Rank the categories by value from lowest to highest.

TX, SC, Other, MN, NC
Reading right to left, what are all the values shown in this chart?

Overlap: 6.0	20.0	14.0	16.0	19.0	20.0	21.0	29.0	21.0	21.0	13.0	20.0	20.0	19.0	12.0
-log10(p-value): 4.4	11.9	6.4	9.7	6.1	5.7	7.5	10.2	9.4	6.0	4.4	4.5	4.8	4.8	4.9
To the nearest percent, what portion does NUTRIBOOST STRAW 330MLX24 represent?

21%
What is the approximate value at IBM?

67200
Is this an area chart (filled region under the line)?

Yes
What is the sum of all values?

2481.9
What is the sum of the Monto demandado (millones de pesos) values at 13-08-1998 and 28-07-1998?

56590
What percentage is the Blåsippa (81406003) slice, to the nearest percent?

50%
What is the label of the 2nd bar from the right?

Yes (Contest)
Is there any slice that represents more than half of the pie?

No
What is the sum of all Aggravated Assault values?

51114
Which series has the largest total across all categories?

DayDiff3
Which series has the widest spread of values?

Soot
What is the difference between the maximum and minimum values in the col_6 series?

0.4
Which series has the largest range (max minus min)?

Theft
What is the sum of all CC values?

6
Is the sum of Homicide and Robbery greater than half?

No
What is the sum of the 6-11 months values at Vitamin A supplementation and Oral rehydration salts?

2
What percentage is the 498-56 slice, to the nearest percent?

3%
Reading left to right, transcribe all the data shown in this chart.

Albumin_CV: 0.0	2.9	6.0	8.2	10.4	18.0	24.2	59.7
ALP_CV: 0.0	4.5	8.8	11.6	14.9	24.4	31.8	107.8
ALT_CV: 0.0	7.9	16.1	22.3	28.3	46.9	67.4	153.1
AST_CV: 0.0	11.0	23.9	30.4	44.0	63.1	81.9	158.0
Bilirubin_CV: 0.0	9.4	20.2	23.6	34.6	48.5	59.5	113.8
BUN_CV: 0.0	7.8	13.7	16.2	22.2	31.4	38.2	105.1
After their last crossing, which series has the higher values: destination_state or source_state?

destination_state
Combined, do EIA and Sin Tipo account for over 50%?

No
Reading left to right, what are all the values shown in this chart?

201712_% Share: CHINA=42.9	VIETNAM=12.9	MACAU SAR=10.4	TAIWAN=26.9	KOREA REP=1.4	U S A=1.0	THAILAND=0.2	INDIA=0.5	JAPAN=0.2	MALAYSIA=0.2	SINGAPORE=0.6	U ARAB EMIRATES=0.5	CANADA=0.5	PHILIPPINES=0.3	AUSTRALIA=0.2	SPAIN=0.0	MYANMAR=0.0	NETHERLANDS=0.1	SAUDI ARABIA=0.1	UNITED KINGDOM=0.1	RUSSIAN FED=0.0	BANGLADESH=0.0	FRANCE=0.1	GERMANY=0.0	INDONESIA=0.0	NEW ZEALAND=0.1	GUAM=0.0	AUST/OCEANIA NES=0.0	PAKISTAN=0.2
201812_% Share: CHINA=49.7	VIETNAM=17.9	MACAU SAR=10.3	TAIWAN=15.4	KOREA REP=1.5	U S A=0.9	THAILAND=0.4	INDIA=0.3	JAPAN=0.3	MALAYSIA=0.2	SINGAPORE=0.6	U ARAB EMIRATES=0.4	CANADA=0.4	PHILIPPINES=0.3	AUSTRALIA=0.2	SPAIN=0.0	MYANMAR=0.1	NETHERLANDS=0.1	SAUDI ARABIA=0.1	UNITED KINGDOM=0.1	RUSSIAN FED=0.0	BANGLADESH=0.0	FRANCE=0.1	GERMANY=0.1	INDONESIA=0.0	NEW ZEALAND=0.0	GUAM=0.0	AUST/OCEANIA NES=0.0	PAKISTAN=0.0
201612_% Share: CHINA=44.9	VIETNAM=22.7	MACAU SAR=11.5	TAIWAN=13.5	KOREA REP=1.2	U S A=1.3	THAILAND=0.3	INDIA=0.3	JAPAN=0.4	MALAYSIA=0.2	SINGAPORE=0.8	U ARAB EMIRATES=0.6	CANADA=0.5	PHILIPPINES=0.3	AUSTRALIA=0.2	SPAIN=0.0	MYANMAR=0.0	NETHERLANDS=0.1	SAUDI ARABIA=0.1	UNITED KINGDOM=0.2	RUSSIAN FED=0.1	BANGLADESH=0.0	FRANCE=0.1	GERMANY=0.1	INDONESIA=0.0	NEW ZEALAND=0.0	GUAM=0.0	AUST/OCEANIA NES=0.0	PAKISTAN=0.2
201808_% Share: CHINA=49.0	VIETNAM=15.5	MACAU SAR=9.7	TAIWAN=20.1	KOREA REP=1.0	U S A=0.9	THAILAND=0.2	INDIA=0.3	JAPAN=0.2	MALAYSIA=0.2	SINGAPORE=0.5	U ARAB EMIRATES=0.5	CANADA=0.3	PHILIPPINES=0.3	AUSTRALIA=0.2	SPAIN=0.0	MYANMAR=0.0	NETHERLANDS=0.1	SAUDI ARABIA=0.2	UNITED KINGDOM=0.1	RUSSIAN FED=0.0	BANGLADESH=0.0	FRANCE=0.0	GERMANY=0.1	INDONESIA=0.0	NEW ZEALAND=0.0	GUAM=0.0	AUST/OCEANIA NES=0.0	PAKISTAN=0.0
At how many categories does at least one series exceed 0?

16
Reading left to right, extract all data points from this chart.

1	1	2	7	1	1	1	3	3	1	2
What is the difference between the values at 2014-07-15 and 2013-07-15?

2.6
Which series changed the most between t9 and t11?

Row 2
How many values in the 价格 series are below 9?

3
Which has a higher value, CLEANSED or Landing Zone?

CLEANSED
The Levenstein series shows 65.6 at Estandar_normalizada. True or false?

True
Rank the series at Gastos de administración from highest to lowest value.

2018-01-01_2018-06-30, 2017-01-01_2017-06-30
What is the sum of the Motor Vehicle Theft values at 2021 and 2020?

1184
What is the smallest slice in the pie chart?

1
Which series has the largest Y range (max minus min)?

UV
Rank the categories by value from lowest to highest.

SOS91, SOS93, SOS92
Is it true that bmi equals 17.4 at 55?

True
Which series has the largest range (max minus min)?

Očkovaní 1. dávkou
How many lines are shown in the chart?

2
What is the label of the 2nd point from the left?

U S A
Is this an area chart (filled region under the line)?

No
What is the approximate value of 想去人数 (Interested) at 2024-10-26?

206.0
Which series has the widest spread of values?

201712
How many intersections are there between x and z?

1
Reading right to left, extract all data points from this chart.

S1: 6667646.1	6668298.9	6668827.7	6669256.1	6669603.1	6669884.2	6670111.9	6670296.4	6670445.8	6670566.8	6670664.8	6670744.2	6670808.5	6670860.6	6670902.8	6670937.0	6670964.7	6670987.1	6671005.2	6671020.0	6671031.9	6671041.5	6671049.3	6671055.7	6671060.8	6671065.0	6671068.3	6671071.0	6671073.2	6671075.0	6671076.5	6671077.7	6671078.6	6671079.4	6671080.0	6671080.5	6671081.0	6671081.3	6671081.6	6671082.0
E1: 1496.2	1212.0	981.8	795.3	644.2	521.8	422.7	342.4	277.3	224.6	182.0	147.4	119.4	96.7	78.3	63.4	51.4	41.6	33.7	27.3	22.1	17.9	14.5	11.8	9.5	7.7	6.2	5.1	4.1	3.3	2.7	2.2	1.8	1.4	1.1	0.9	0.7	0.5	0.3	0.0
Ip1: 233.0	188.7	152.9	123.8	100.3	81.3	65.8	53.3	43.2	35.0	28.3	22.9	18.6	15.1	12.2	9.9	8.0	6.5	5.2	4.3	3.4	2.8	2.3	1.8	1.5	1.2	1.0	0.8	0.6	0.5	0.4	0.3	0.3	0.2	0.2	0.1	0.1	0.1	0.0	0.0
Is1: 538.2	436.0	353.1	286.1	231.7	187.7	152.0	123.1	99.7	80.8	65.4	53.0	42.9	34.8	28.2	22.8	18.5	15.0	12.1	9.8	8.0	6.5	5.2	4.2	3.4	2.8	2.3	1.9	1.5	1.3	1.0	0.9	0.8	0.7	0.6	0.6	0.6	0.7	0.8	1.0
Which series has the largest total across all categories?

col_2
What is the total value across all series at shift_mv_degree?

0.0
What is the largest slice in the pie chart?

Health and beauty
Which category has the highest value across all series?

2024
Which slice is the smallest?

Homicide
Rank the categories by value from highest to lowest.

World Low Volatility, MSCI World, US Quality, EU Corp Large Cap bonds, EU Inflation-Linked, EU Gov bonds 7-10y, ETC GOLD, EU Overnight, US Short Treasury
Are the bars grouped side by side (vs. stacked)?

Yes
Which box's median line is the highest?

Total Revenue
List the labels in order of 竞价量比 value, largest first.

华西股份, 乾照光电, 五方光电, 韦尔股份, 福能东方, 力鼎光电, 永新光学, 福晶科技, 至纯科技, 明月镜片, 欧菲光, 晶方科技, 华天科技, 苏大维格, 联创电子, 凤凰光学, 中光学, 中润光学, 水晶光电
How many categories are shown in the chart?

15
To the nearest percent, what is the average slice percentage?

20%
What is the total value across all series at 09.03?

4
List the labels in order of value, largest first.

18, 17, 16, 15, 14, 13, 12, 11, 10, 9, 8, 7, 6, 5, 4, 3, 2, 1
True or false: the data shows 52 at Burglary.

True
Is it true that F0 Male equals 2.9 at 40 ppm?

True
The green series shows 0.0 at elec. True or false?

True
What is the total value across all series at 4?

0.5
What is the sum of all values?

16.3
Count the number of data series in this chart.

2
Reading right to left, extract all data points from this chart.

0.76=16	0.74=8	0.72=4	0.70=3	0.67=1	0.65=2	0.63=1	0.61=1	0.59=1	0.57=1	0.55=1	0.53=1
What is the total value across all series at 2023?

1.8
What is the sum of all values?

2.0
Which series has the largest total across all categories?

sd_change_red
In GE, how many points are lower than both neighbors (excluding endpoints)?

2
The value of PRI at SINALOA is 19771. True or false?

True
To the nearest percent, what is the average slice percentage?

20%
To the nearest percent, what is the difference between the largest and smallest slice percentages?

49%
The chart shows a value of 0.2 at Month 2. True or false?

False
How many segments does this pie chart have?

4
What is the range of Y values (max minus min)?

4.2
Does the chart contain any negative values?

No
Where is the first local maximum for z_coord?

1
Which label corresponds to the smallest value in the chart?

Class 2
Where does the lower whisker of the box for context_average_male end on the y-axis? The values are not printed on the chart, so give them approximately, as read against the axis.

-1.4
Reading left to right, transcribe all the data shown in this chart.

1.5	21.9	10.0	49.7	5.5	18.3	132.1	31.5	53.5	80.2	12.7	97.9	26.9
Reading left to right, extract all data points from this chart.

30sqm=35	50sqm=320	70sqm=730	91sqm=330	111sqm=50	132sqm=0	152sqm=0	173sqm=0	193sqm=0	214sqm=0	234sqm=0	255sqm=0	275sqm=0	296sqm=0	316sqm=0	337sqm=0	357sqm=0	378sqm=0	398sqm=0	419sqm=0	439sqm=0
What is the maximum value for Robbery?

--------------------

◆ TO-DO ITEM:
Please find every line in the listing above that contains the word "order" and copy each of those lines. Match case exactly.

◆ TASK RESPONSE:
List the labels in order of 竞价量比 value, largest first.
List the labels in order of value, largest first.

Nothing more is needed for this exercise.